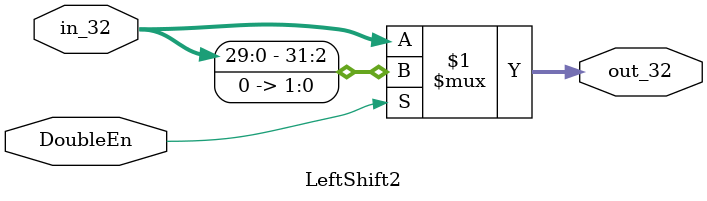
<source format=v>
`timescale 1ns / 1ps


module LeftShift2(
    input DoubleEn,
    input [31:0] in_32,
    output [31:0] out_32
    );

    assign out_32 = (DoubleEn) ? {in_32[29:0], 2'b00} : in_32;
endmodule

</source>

--

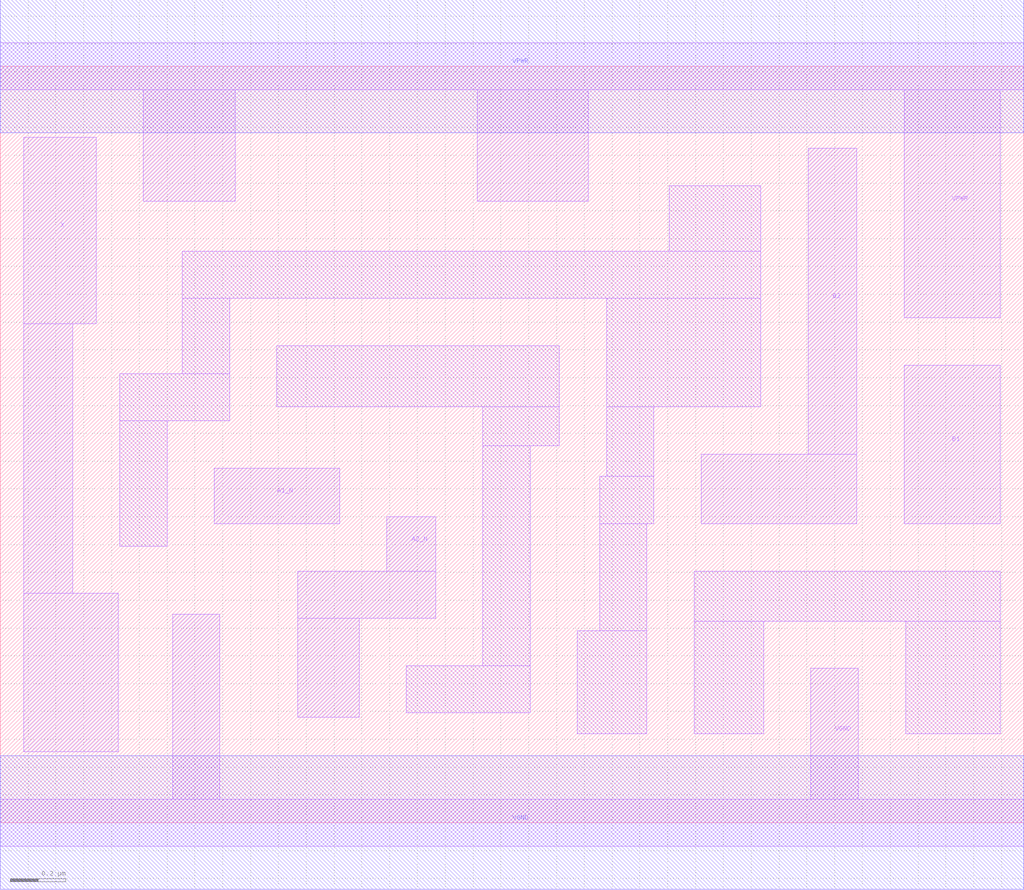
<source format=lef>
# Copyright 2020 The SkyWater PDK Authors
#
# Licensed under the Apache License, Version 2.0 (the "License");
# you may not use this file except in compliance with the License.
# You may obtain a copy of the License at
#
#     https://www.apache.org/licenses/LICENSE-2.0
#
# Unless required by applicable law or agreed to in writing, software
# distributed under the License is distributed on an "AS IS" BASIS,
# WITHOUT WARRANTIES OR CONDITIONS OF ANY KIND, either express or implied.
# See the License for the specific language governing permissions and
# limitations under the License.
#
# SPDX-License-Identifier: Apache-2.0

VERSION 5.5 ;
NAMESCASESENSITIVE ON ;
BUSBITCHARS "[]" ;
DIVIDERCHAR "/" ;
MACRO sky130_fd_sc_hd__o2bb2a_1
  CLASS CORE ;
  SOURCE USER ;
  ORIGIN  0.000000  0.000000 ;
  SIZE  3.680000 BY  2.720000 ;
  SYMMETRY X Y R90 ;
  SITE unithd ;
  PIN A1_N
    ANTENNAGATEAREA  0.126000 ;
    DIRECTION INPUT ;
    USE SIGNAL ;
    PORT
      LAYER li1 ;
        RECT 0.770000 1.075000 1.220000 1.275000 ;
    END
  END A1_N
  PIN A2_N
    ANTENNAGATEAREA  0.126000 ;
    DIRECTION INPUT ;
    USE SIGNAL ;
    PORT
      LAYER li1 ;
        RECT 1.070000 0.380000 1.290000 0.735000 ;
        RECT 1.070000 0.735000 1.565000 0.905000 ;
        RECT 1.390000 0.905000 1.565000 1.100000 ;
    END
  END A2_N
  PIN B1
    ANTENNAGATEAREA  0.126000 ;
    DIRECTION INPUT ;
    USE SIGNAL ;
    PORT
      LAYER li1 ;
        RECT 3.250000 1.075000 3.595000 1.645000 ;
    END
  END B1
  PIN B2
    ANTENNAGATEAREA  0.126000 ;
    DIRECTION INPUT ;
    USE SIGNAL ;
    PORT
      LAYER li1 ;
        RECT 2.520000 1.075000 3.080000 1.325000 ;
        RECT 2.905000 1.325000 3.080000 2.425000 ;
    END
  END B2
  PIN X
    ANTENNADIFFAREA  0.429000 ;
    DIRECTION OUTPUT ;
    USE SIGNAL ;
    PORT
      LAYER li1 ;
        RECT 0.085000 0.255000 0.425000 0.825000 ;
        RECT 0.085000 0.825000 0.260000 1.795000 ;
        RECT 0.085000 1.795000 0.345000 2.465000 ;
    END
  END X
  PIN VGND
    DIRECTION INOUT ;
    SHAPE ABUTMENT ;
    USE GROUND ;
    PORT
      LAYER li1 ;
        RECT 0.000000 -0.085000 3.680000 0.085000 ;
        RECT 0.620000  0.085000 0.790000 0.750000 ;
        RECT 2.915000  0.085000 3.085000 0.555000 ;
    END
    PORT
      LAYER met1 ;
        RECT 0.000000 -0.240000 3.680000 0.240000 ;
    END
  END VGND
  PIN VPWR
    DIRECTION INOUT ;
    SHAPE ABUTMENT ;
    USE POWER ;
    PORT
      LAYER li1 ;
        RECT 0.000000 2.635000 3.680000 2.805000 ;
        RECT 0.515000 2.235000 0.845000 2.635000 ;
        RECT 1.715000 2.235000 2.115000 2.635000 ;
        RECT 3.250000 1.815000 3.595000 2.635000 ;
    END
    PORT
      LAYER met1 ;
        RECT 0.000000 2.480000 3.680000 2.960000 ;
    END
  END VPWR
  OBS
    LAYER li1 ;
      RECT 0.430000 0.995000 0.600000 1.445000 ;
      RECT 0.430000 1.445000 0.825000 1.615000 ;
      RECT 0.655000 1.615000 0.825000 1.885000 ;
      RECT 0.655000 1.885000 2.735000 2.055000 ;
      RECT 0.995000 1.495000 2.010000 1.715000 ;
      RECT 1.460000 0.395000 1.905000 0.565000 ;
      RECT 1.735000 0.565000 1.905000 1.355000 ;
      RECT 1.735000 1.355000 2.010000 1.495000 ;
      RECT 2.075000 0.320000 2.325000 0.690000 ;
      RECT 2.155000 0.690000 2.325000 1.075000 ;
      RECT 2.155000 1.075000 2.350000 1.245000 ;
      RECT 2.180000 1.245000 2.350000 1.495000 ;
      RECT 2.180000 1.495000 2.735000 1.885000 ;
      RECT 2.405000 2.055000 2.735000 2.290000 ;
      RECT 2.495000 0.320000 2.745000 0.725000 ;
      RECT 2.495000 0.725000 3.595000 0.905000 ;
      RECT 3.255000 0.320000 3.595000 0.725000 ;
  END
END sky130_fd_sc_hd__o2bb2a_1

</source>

■ What to produce:
Please, from the entries above, set down exactly the lines from the one containing "USE POWER ;" through the one containing "RECT 0.655000 1.885000", and only those.

■ Task solution:
    USE POWER ;
    PORT
      LAYER li1 ;
        RECT 0.000000 2.635000 3.680000 2.805000 ;
        RECT 0.515000 2.235000 0.845000 2.635000 ;
        RECT 1.715000 2.235000 2.115000 2.635000 ;
        RECT 3.250000 1.815000 3.595000 2.635000 ;
    END
    PORT
      LAYER met1 ;
        RECT 0.000000 2.480000 3.680000 2.960000 ;
    END
  END VPWR
  OBS
    LAYER li1 ;
      RECT 0.430000 0.995000 0.600000 1.445000 ;
      RECT 0.430000 1.445000 0.825000 1.615000 ;
      RECT 0.655000 1.615000 0.825000 1.885000 ;
      RECT 0.655000 1.885000 2.735000 2.055000 ;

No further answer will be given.